▸ **PROBLEM TO SOLVE**: Leave the pictures out and print every record below exactly as it stands.

▸ **RECORD EXTRACTS**:
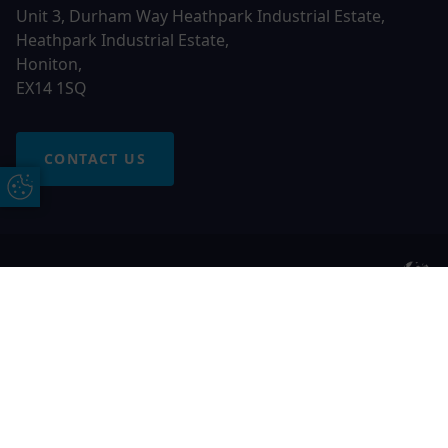
Unit 3, Durham Way Heathpark Industrial Estate,
Heathpark Industrial Estate,
Honiton,
EX14 1SQ
CONTACT US
Update Cookie Preferences
© 2026 Otter Windows. All rights reserved
Free Online Quote
Chat on WhatApp
Otter Windows is a trading name of Network Britannia
Limited, registered in England and Wales, company no.
06546357, VAT No. 937200539 whose registered office is
Kimberley Road, Clevedon, North Somerset, BS21 6QJ. Credit
is subject to status and affordability. Terms and conditions
apply.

▸ **ANSWER SPACE**:
Unit 3, Durham Way Heathpark Industrial Estate,
Heathpark Industrial Estate,
Honiton,
EX14 1SQ
CONTACT US
Update Cookie Preferences
© 2026 Otter Windows. All rights reserved
Free Online Quote
Chat on WhatApp
Otter Windows is a trading name of Network Britannia
Limited, registered in England and Wales, company no.
06546357, VAT No. 937200539 whose registered office is
Kimberley Road, Clevedon, North Somerset, BS21 6QJ. Credit
is subject to status and affordability. Terms and conditions
apply.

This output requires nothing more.